Nationalise energy production and it'll be both cheaper and more effective in the long run.
Energy is hardly a free market when you have the EU closing power plants and dictating whether energy companies build new ones.
In a truly free market they would stop micro-managing and let the private sector get on with it.
Not tell everybody or one day this winter you'll get a knock on the door from a man from the civil service asking if you can supply southern england
You're deluded if you think the free market would do the right thing with regard to planning sustainable, long term, green energy solutions for the whole country.
We should have started building more nuclear power stations as an interim solution about 15 years ago, with an ever increasing number of renewable sources also being researched and planned for.
The last government and this government have just sat on their hands though.

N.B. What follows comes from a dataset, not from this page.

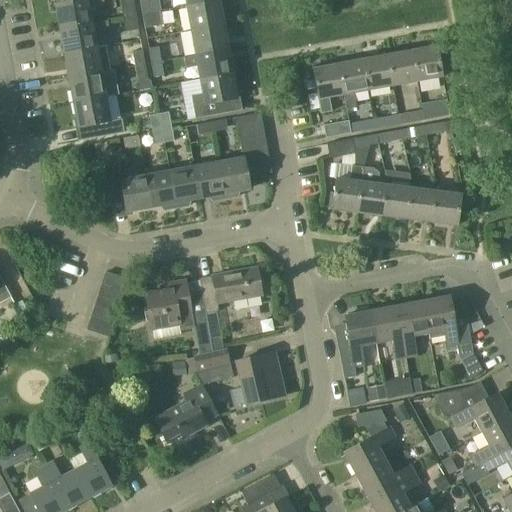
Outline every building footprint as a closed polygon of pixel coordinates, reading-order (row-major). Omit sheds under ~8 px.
[(57,5),(61,29),(92,24),(89,10),(104,8),(102,0),(72,0),(73,2),(57,5)] [(120,0),(124,18),(137,16),(134,0),(120,0)] [(140,0),(143,15),(160,12),(158,0),(140,0)] [(188,7),(193,31),(223,25),(219,1),(188,7)] [(160,12),(143,15),(145,29),(163,25),(160,12)] [(137,16),(124,18),(127,32),(140,29),(137,16)] [(61,29),(66,54),(96,48),(95,38),(111,35),(109,21),(92,25),(92,24),(61,29)] [(193,31),(197,55),(228,50),(223,25),(193,31)] [(152,63),(162,62),(159,46),(149,48),(152,63)] [(413,51),(419,81),(443,76),(437,46),(413,51)] [(66,54),(70,79),(101,73),(96,48),(66,54)] [(133,52),(136,66),(145,65),(143,50),(133,52)] [(199,67),(201,80),(232,74),(228,50),(197,55),(187,57),(189,69),(199,67)] [(394,85),(419,81),(413,51),(389,55),(394,85)] [(369,90),(394,85),(389,55),(364,60),(369,90)] [(340,64),(345,95),(347,106),(357,105),(355,93),(369,90),(364,60),(340,64)] [(162,62),(152,63),(155,77),(164,75),(162,62)] [(331,97),(345,95),(340,64),(314,69),(322,111),(333,109),(331,97)] [(152,88),(151,80),(148,78),(145,65),(136,66),(139,80),(141,90),(152,88)] [(70,79),(75,104),(106,98),(101,73),(70,79)] [(232,74),(201,80),(204,93),(191,96),(195,119),(208,116),(206,104),(236,99),(232,74)] [(110,121),(106,98),(75,104),(80,128),(94,126),(96,138),(124,133),(121,119),(110,121)] [(449,115),(448,106),(431,109),(433,118),(449,115)] [(425,120),(424,110),(408,113),(409,123),(425,120)] [(158,114),(161,129),(171,127),(168,112),(158,114)] [(149,116),(151,130),(161,129),(158,114),(149,116)] [(237,118),(239,130),(263,126),(261,114),(237,118)] [(401,124),(399,115),(383,118),(385,127),(401,124)] [(376,129),(375,119),(358,122),(360,132),(376,129)] [(212,122),(214,132),(227,130),(225,120),(212,122)] [(325,138),(351,134),(349,121),(323,126),(325,138)] [(214,132),(212,122),(196,125),(198,135),(214,132)] [(428,135),(444,132),(442,123),(426,126),(428,135)] [(239,130),(241,143),(265,138),(263,126),(239,130)] [(171,127),(161,129),(164,143),(174,141),(171,127)] [(420,137),(418,127),(402,130),(404,140),(420,137)] [(161,129),(151,130),(154,145),(164,143),(161,129)] [(397,141),(395,132),(379,135),(381,144),(397,141)] [(138,136),(123,139),(125,149),(140,146),(138,136)] [(368,136),(352,139),(354,149),(370,146),(368,136)] [(243,154),(267,150),(265,138),(241,143),(243,154)] [(355,154),(354,149),(352,139),(326,144),(329,159),(355,154)] [(112,166),(107,142),(93,144),(98,169),(112,166)] [(244,159),(246,166),(270,161),(267,150),(243,154),(244,159)] [(248,178),(246,166),(244,159),(220,164),(226,201),(239,199),(240,194),(240,192),(250,190),(248,178)] [(246,166),(248,178),(272,173),(270,161),(246,166)] [(226,201),(220,164),(196,168),(201,199),(210,197),(210,199),(213,203),(226,201)] [(191,200),(201,199),(196,168),(171,173),(178,210),(190,207),(192,202),(191,200)] [(359,213),(365,170),(353,169),(351,181),(337,179),(333,210),(359,213)] [(359,213),(383,216),(388,185),(379,184),(380,176),(375,171),(365,170),(359,213)] [(152,207),(147,177),(122,182),(120,171),(107,174),(111,198),(124,196),(127,212),(152,207)] [(165,212),(178,210),(171,173),(147,177),(152,207),(161,206),(162,208),(165,212)] [(383,216),(408,219),(412,188),(388,185),(383,216)] [(412,188),(408,219),(433,223),(437,192),(412,188)] [(462,195),(437,192),(433,223),(458,226),(462,195)] [(259,268),(213,276),(215,288),(202,290),(207,314),(220,311),(218,304),(264,296),(259,268)] [(101,284),(125,291),(129,280),(105,272),(101,284)] [(0,301),(1,303),(12,297),(0,274),(0,301)] [(171,284),(172,289),(145,295),(152,330),(182,325),(180,314),(191,312),(185,281),(171,284)] [(101,284),(97,295),(121,303),(125,291),(101,284)] [(121,303),(97,295),(93,307),(117,315),(121,303)] [(473,354),(472,346),(470,336),(470,335),(469,326),(455,328),(451,306),(449,296),(423,301),(429,334),(430,340),(445,337),(448,350),(458,348),(459,356),(473,354)] [(413,336),(429,334),(423,301),(397,306),(407,358),(417,356),(413,336)] [(397,360),(407,358),(397,306),(372,311),(377,343),(393,340),(397,360)] [(93,307),(89,319),(113,327),(117,315),(93,307)] [(361,346),(377,343),(372,311),(368,311),(368,308),(356,310),(357,314),(344,316),(350,347),(339,349),(345,379),(366,374),(361,346)] [(191,317),(198,355),(213,352),(210,339),(206,315),(191,317)] [(113,327),(89,319),(86,330),(109,338),(113,327)] [(221,337),(210,339),(213,352),(223,350),(221,337)] [(193,357),(197,374),(202,384),(203,384),(203,385),(233,378),(231,366),(227,349),(223,350),(213,352),(198,355),(193,357)] [(275,353),(236,362),(246,404),(285,395),(275,353)] [(188,400),(155,418),(165,436),(179,428),(184,437),(208,425),(206,421),(219,414),(203,385),(203,384),(202,384),(185,394),(188,400)] [(349,388),(349,402),(387,401),(386,387),(349,388)] [(474,419),(481,433),(510,417),(497,394),(470,409),(460,390),(431,396),(443,418),(451,414),(453,418),(451,418),(457,428),(474,419)] [(344,453),(357,476),(385,461),(377,447),(395,438),(389,428),(386,430),(383,424),(386,422),(380,410),(356,415),(358,428),(366,426),(372,438),(344,453)] [(477,466),(484,462),(511,447),(511,421),(510,417),(481,433),(489,447),(472,456),(477,466)] [(75,471),(90,497),(112,485),(96,456),(108,450),(94,423),(81,429),(89,444),(81,448),(89,464),(75,471)] [(0,459),(3,467),(34,456),(30,446),(0,456),(0,459)] [(507,462),(511,471),(511,447),(484,462),(489,471),(507,462)] [(357,476),(369,500),(416,475),(411,465),(392,475),(385,461),(357,476)] [(54,463),(45,468),(67,509),(90,497),(75,471),(62,478),(54,463)] [(62,511),(67,509),(45,468),(36,472),(44,488),(31,495),(39,511),(62,511)] [(421,484),(416,475),(369,500),(375,511),(402,511),(410,508),(402,494),(421,484)] [(0,498),(9,494),(0,476),(0,498)] [(18,511),(9,494),(0,498),(0,510),(1,511),(18,511)] [(240,511),(294,511),(287,497),(272,505),(266,494),(239,509),(240,511)] [(422,511),(418,503),(410,508),(402,511),(445,511),(444,509),(437,511),(422,511)]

Would cost them a lot to reroute it! It's some sort of 70's diesel thing that we get serviced every year (mainly in case it blows up or something). It looks terribly inefficient. Noisy too. I look at it suspiciously when I go into the garage (where it lives). I stay in the middle of nowhere in the Scottish Borders and there were loads of power cuts up to early 80's. I guess the previous inhabitants put it in.

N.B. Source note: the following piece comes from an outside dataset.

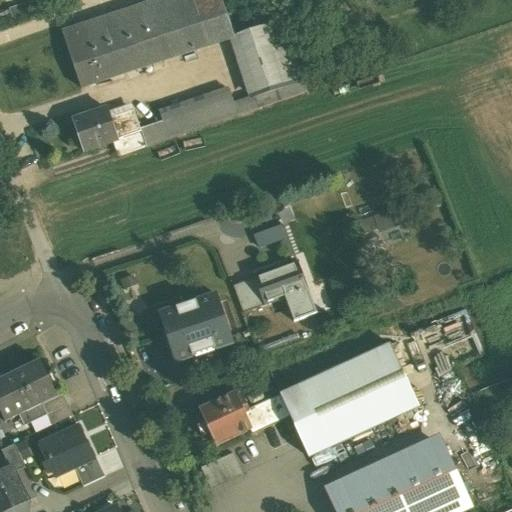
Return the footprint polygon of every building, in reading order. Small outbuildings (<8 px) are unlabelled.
[(221,0),(161,0),(118,15),(123,29),(148,21),(162,62),(234,37),(221,0)] [(31,2),(8,9),(12,21),(35,13),(31,2)] [(118,15),(62,33),(75,70),(95,63),(88,41),(123,29),(118,15)] [(123,29),(88,41),(95,63),(113,57),(119,76),(162,62),(148,21),(123,29)] [(301,84),(280,22),(234,37),(254,99),(301,84)] [(95,63),(75,70),(81,89),(119,76),(113,57),(95,63)] [(108,110),(73,122),(83,153),(113,143),(118,141),(111,119),(108,110)] [(134,111),(111,119),(118,141),(141,133),(134,111)] [(146,148),(141,133),(118,141),(113,143),(118,157),(146,148)] [(374,218),(352,225),(356,237),(378,229),(374,218)] [(279,227),(255,236),(259,249),(284,241),(279,227)] [(316,315),(298,264),(254,279),(264,306),(285,299),(294,323),(316,315)] [(244,314),(264,306),(254,279),(234,287),(244,314)] [(196,302),(176,309),(176,310),(159,316),(175,363),(192,357),(192,358),(215,350),(215,349),(233,343),(217,296),(196,303),(196,302)] [(390,345),(280,396),(290,418),(309,458),(419,408),(390,345)] [(40,361),(0,380),(0,413),(5,423),(19,416),(24,427),(47,416),(41,405),(57,398),(57,397),(40,361)] [(235,394),(199,410),(215,447),(250,431),(252,430),(245,415),(249,413),(248,411),(241,395),(237,397),(235,394)] [(57,398),(41,405),(47,416),(52,427),(73,417),(62,395),(57,397),(57,398)] [(280,396),(248,411),(249,413),(245,415),(252,430),(250,431),(252,435),(290,418),(280,396)] [(78,428),(41,445),(56,478),(74,469),(93,461),(93,459),(78,428)] [(436,443),(326,494),(333,511),(455,511),(466,507),(436,443)] [(14,445),(1,451),(9,468),(12,466),(15,473),(25,469),(14,445)] [(233,454),(201,469),(210,490),(243,475),(233,454)] [(95,458),(93,459),(93,461),(74,469),(83,488),(105,478),(95,458)] [(9,468),(0,471),(0,511),(2,511),(28,501),(15,473),(12,466),(9,468)]
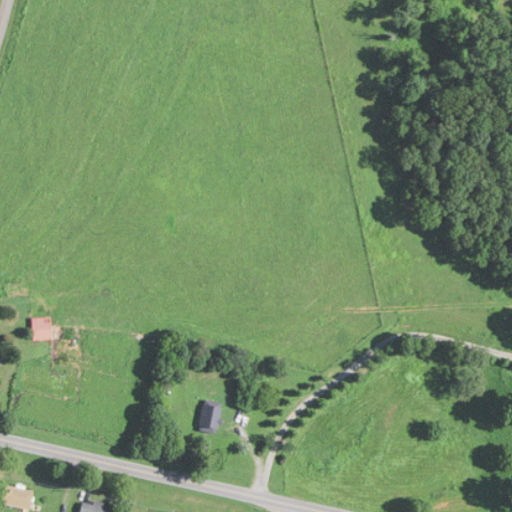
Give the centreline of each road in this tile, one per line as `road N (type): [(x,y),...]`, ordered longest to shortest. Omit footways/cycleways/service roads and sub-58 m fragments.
road 1 (residential): [(252,495),(275,417),(391,336),(420,333),(511,355)]
road 2 (tertiary): [(0,437),(327,511)]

We've got most of those things as well, I remember the 3 day week in the 70's . Also we used to live on Anglesey where there were always power cuts !
Except they're useless when the weathers bad, ie too windy or not windy enough. And they're hideously expensive. Watch this session for some good news, bad news-
http://www.bishop-hill.net/blog/2014/10/28/dieter-helm-on-energy-policy.html
Where Prof. Helm shares some inconvenient truths..

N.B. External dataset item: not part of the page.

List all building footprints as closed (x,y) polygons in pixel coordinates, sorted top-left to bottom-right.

Broadly speaking we've had that for over a decade and we've also allowed energy policy to be captured by rent-seekers and the EU. Hence the latest annoucement for 80% CO2 reductions, 27% renewables and 27% efficiency. Or another £3-400bn on our energy costs. But to steal from Prof Helm and a comment on BH-
The three pillars of energy policy; Security, Economy and Emission Reduction are mutually incompatible.
Which may bring some good news..
Prof Helm pointed out we get less security from our current 'renewables' due to the intermittency problem, and if we wanted energy security it'd be easier and cheaper to stockpile oil, coal and gas. Gas prices have halved, although retail customers won't see this any time soon I suspect. Coal and oil prices have fallen, which leaves wind & solar as expensive follies.
Power stations are right-wing, apparently.
That policy was widely criticised as many pointed out that closing down TV at 10.30 probably increased consumption as people who'd all been watching TV in the same room would probably scatter to different parts of the house and switch on lights, heaters etc.
I remember our school cancelled all sorts of after school activities due to the power crisis, but the headmaster made a decision that the film club should still go ahead, as lots of people would be sitting in the dark in one room at school watching a film rather than in their own homes with lights, TV, etc, all on. Made a lot of sense. He's still alive by the way, in his 90s now.
How was it when the industry was nationalised before?
The problem there was that the fear and bullshit from the green lobby didn't allow it to happen. I agree, though, nuclear power stations should have been built long before now.